# RECORDS FOR THIS TASK:
========================
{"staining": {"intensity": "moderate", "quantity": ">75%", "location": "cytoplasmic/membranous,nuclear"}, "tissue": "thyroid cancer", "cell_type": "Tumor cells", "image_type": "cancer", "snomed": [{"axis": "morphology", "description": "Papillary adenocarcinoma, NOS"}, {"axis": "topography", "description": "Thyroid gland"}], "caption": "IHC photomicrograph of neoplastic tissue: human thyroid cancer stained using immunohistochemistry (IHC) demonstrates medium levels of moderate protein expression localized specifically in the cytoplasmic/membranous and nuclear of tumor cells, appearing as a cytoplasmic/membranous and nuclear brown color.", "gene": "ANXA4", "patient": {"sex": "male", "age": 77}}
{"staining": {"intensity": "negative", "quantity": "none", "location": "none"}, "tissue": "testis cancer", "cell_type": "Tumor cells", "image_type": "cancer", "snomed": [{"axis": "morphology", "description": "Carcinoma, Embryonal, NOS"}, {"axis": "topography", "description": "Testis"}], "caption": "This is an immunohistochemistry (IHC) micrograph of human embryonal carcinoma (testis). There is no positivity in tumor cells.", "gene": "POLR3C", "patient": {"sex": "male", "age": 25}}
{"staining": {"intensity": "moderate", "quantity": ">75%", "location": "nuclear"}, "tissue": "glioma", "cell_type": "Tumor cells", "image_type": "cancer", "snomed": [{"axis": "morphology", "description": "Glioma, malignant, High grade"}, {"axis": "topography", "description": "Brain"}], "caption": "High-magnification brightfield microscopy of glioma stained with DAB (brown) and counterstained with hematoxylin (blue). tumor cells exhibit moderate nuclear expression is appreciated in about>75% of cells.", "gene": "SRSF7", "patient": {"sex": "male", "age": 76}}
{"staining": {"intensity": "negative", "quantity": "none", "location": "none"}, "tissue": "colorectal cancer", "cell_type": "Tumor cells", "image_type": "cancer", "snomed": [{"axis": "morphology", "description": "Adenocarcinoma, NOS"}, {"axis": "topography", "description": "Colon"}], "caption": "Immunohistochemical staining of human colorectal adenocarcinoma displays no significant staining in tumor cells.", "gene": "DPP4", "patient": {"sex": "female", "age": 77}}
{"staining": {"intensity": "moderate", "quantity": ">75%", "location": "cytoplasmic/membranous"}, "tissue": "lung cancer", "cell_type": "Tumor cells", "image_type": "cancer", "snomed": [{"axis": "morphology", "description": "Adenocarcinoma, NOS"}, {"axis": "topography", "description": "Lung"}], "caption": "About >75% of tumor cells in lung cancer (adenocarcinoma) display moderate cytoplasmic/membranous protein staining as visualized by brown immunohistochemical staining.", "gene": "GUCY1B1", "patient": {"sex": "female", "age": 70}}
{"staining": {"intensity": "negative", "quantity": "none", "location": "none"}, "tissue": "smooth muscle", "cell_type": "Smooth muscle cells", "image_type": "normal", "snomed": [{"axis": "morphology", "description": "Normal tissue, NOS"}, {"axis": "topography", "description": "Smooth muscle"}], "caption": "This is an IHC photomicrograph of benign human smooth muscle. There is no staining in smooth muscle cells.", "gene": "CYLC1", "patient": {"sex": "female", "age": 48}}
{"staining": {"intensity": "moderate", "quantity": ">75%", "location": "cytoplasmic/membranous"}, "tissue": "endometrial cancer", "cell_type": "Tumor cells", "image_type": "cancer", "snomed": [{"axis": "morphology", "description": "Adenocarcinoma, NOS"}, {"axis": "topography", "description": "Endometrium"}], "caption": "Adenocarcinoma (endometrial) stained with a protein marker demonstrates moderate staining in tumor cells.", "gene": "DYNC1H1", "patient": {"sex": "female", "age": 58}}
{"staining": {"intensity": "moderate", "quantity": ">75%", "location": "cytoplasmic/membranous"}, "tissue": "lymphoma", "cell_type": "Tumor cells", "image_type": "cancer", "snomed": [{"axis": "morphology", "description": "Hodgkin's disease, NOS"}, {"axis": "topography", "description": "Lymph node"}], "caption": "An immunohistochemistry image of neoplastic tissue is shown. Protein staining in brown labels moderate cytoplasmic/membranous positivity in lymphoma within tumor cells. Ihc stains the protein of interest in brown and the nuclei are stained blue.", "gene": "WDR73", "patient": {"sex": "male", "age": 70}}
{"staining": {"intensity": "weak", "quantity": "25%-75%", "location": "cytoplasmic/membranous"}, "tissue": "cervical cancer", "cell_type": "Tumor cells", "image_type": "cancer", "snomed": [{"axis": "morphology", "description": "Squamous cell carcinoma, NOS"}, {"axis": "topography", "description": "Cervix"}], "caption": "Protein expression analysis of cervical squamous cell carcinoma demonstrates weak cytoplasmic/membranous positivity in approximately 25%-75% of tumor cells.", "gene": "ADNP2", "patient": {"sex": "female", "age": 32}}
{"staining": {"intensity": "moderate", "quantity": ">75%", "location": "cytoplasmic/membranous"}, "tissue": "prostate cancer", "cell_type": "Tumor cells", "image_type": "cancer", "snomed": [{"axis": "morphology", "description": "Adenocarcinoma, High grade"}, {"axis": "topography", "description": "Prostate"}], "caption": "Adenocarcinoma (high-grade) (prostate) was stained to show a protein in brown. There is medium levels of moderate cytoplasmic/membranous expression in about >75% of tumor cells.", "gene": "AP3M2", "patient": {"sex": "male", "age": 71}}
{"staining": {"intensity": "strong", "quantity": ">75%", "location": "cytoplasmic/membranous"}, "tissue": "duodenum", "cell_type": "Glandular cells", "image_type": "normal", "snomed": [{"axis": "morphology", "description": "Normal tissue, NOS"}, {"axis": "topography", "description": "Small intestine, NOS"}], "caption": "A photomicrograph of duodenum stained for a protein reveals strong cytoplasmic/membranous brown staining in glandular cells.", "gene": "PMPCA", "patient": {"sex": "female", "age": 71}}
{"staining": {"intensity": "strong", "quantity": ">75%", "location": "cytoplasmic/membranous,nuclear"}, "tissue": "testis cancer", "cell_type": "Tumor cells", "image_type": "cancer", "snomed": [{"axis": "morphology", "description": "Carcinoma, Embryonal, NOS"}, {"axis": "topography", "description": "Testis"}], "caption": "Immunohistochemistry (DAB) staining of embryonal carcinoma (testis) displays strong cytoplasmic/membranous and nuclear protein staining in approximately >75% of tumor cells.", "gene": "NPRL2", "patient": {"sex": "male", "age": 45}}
========================
Restate, word for word, the listing above from its first line through the line that contains "is an immunohistochemistry", keeping both of those lines.

{"staining": {"intensity": "moderate", "quantity": ">75%", "location": "cytoplasmic/membranous,nuclear"}, "tissue": "thyroid cancer", "cell_type": "Tumor cells", "image_type": "cancer", "snomed": [{"axis": "morphology", "description": "Papillary adenocarcinoma, NOS"}, {"axis": "topography", "description": "Thyroid gland"}], "caption": "IHC photomicrograph of neoplastic tissue: human thyroid cancer stained using immunohistochemistry (IHC) demonstrates medium levels of moderate protein expression localized specifically in the cytoplasmic/membranous and nuclear of tumor cells, appearing as a cytoplasmic/membranous and nuclear brown color.", "gene": "ANXA4", "patient": {"sex": "male", "age": 77}}
{"staining": {"intensity": "negative", "quantity": "none", "location": "none"}, "tissue": "testis cancer", "cell_type": "Tumor cells", "image_type": "cancer", "snomed": [{"axis": "morphology", "description": "Carcinoma, Embryonal, NOS"}, {"axis": "topography", "description": "Testis"}], "caption": "This is an immunohistochemistry (IHC) micrograph of human embryonal carcinoma (testis). There is no positivity in tumor cells.", "gene": "POLR3C", "patient": {"sex": "male", "age": 25}}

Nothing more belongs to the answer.